In kanadischem Tierfutter, das für den Tod von mindestens 14 Katzen und Hunden in Nordamerika verantwortlich sein soll, wurden Spuren von Melamin gefunden.

Dieselbe Substanz sei auch im Urin sowie in den Nieren der toten Tiere entdeckt worden, teilte die US-Lebensmittelbehörde FDA am Freitag in Washington mit. Dagegen habe sich der ursprüngliche Verdacht, das Futter des kanadischen Herstellers Menu Foods könne mit Rattengift verseucht sein, nicht bestätigt.

Nach dem mysteriösen Tod mehrerer Haustiere hatte Menu Foods Mitte März rund 60 Millionen Dosen Tierfutter zurückgerufen, die unter 95 verschiedenen Markennamen in den USA, Kanada und Mexiko vertrieben werden. Bei der FDA gingen inzwischen mehr als 8.000 Anzeigen ein, gleichzeitig wurden in den USA und Kanada Gemeinschaftsklagen gegen das Unternehmen eingereicht.

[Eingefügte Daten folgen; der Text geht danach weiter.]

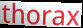
thorax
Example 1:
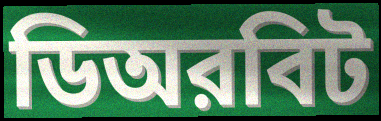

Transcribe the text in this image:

ডিঅরবিট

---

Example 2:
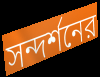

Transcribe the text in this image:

সন্দর্শনের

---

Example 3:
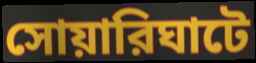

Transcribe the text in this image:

সোয়ারিঘাটে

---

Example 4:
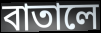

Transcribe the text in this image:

বাতালে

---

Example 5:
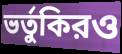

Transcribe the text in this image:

ভর্তুকিরও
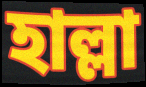
হাল্লা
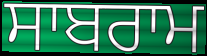
ਸਾਬਰਾਮ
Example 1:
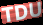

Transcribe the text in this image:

TDU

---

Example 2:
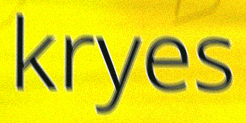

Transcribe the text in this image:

kryes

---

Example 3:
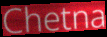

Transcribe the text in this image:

Chetna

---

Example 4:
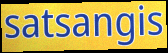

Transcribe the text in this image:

satsangis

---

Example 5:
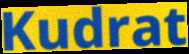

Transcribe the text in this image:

Kudrat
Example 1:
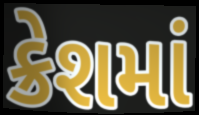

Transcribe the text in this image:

ક્રેશમાં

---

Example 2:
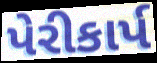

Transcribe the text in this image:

પેરીકાર્પ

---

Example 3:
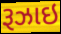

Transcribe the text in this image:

રૂઝાઇ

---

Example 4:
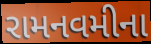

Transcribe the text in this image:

રામનવમીના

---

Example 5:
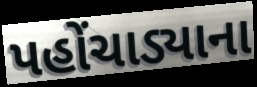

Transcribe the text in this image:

પહોંચાડ્યાના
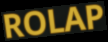
ROLAP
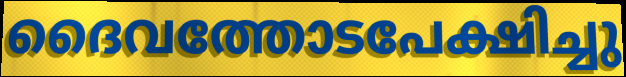
ദൈവത്തോടപേക്ഷിച്ചു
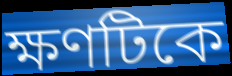
ক্ষণটিকে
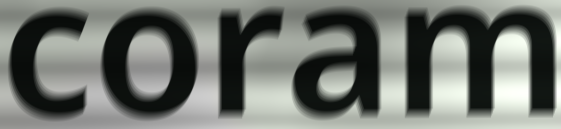
coram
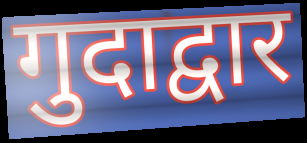
गुदाद्वार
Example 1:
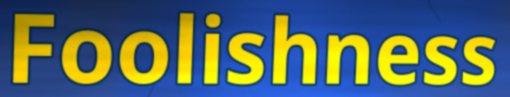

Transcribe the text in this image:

Foolishness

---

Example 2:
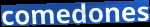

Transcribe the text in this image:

comedones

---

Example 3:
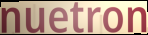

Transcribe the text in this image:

nuetron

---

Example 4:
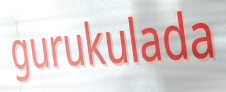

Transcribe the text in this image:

gurukulada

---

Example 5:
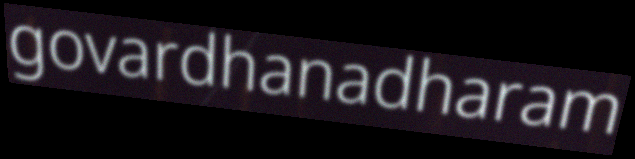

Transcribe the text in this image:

govardhanadharam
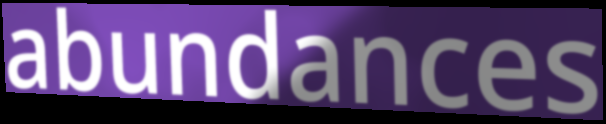
abundances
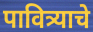
पावित्र्याचे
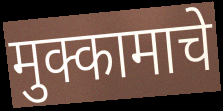
मुक्कामाचे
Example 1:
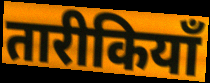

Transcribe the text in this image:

तारीकियाँ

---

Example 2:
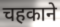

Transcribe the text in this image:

चहकाने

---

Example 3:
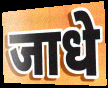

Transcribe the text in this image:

जाधे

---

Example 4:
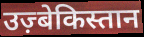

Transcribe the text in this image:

उज़्बेकिस्तान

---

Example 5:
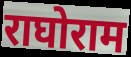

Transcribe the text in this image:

राघोराम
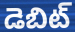
డెబిట్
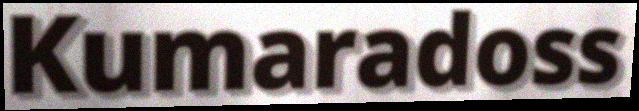
Kumaradoss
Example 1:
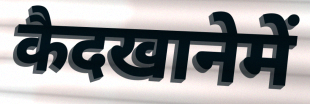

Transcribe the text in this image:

कैदखानेमें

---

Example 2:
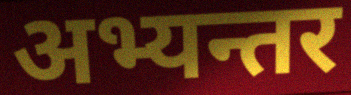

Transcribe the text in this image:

अभ्यन्तर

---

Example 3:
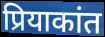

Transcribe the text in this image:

प्रियाकांत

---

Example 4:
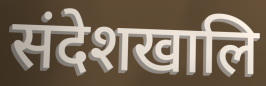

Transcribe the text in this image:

संदेशखालि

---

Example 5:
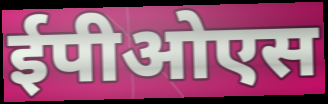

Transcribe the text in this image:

ईपीओएस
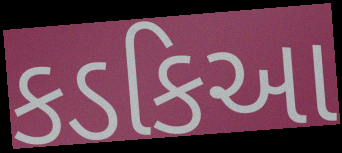
કડકિઆ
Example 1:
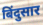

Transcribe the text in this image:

बिंदुसार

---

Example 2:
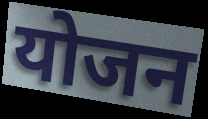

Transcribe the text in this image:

योजन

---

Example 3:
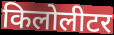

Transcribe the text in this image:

किलोलीटर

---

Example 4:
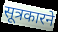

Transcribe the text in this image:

सूत्रकारने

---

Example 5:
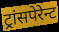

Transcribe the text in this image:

ट्रांसपेरेन्ट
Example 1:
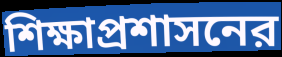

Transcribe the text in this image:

শিক্ষাপ্রশাসনের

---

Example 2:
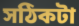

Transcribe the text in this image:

সঠিকটা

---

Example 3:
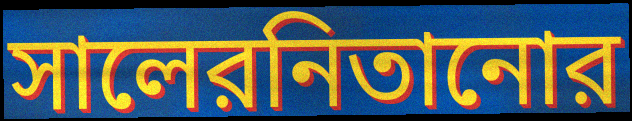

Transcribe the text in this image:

Der Chef von Menu Foods, Paul Henderson, zeigte sich in einer ersten Reaktion auf die Labor-Funde erleichtert. Die „Quelle für das Melamin“, aus China importiertes Weizengluten, sei gefunden und aus der Produktion genommen worden. „Unsere Produkte sind sicher“, versicherte Henderson. Er kündigte eine Klage gegen den US-Lieferanten des Glutens an.